* Activity: Pull out every line of the material that contains the string "Pavillon", treating uppercase and lowercase as different.

* Data shown:
= = = = =

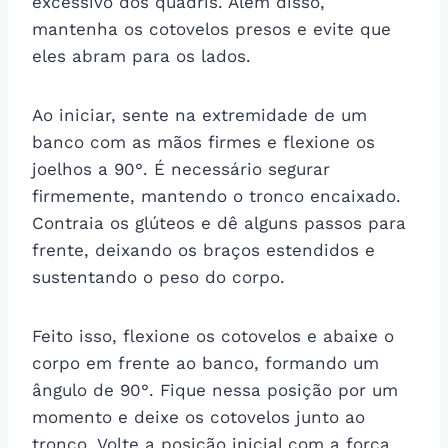
excessivo dos quadris. Além disso,
mantenha os cotovelos presos e evite que
eles abram para os lados.
Ao iniciar, sente na extremidade de um
banco com as mãos firmes e flexione os
joelhos a 90°. É necessário segurar
firmemente, mantendo o tronco encaixado.
Contraia os glúteos e dê alguns passos para
frente, deixando os braços estendidos e
sustentando o peso do corpo.
Feito isso, flexione os cotovelos e abaixe o
corpo em frente ao banco, formando um
ângulo de 90°. Fique nessa posição por um
momento e deixe os cotovelos junto ao
tronco. Volte a posição inicial com a força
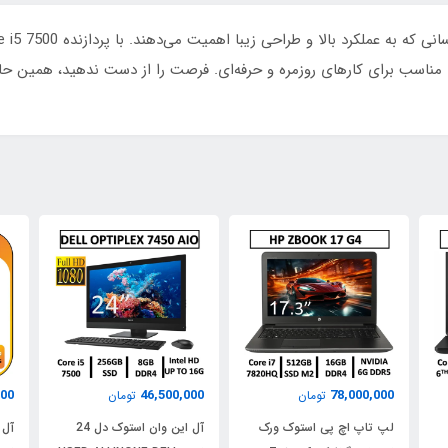
رد. مناسب برای کارهای روزمره و حرفه‌ای. فرصت را از دست ندهید، همین ح
000
46,500,000
78,000,000
تومان
تومان
لپ تاپ اچ پی استوک ورک
آل این وان استوک دل 24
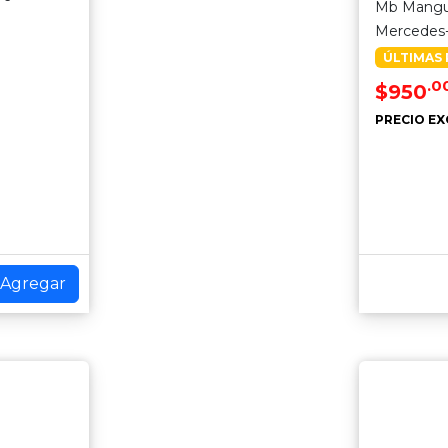
Mb Mangu
Mercedes
ÚLTIMAS 
.0
$950
PRECIO EX
Agregar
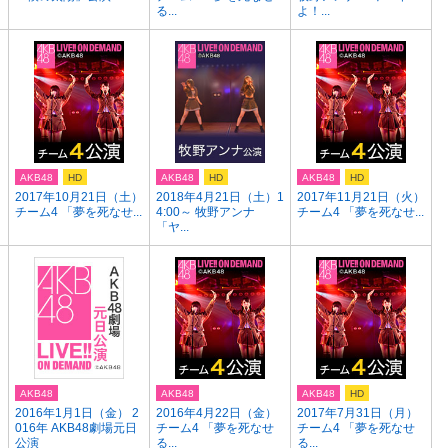
る...
よ！...
AKB48
HD
AKB48
HD
AKB48
HD
2017年10月21日（土）
2018年4月21日（土）1
2017年11月21日（火）
チーム4 「夢を死なせ...
4:00～ 牧野アンナ
チーム4 「夢を死なせ...
「ヤ...
AKB48
AKB48
AKB48
HD
2016年1月1日（金） 2
2016年4月22日（金）
2017年7月31日（月）
016年 AKB48劇場元日
チーム4 「夢を死なせ
チーム4 「夢を死なせ
公演
る...
る...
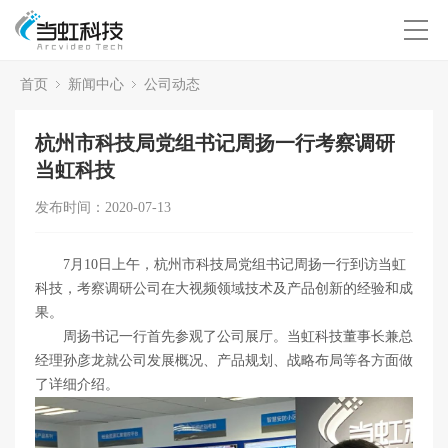
首页
新闻中心
公司动态
杭州市科技局党组书记周扬一行考察调研
当虹科技
发布时间：2020-07-13
7月10日上午，杭州市科技局党组书记周扬一行到访当虹
科技，考察调研公司在大视频领域技术及产品创新的经验和成
果。
周扬书记一行首先参观了公司展厅。当虹科技董事长兼总
经理孙彦龙就公司发展概况、产品规划、战略布局等各方面做
了详细介绍。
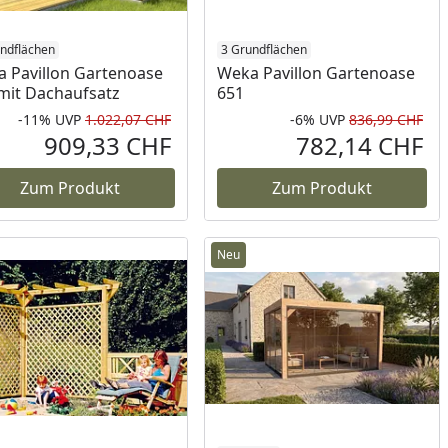
ndflächen
3 Grundflächen
 Pavillon Gartenoase
Weka Pavillon Gartenoase
mit Dachaufsatz
651
-11%
UVP
1.022,07 CHF
-6%
UVP
836,99 CHF
Rabatt in Prozent
Ursprünglicher Preis
Rab
Urs
909,33 CHF
782,14 CHF
reis
Aktueller Preis
Akt
Zum Produkt
Zum Produkt
Neu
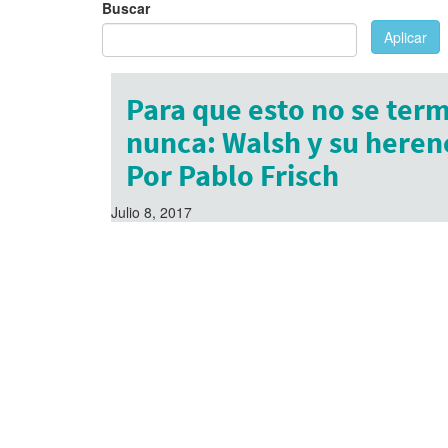
Buscar
Aplicar
Para que esto no se ter
nunca: Walsh y su heren
Por Pablo Frisch
Julio 8, 2017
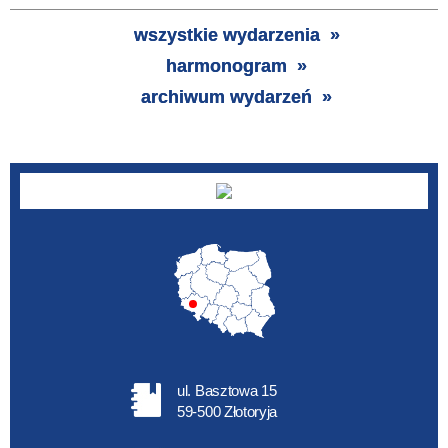
Trwające w
zakresie
wszystkie wydarzenia
harmonogram
—
archiwum wydarzeń
Miejsce
Organizator
Promowane
ul. Basztowa 15
59-500 Złotoryja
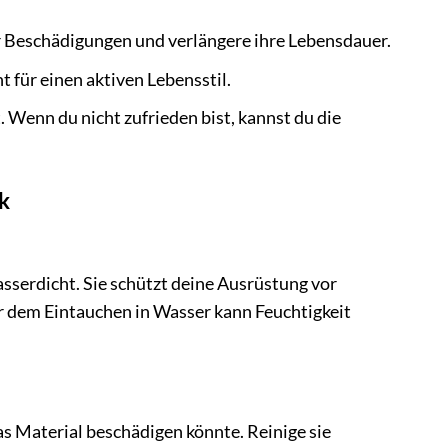
 Beschädigungen und verlängere ihre Lebensdauer.
 für einen aktiven Lebensstil.
 Wenn du nicht zufrieden bist, kannst du die
k
asserdicht. Sie schützt deine Ausrüstung vor
r dem Eintauchen in Wasser kann Feuchtigkeit
s Material beschädigen könnte. Reinige sie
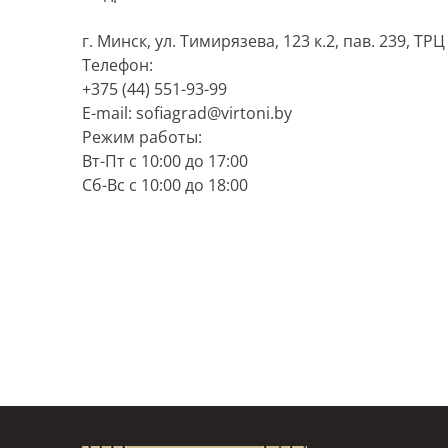
г. Минск, ул. Тимирязева, 123 к.2, пав. 239, ТРЦ
Телефон:
+375 (44) 551-93-99
E-mail: sofiagrad@virtoni.by
Режим работы:
Вт-Пт с 10:00 до 17:00
Cб-Вс с 10:00 до 18:00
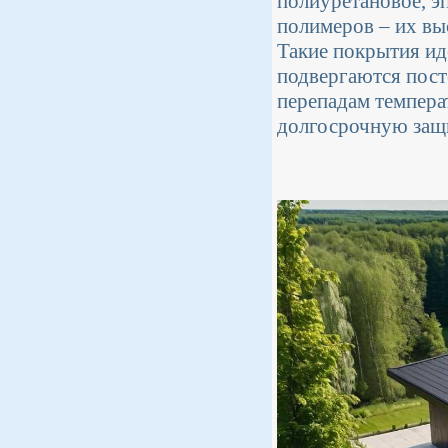
полиуретановое, 
полимеров – их вы
Такие покрытия ид
подвергаются пост
перепадам темпера
долгосрочную защи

= = = = =

* Task result:
 Pavillon Gartenoase
Weka Pavillon Gartenoase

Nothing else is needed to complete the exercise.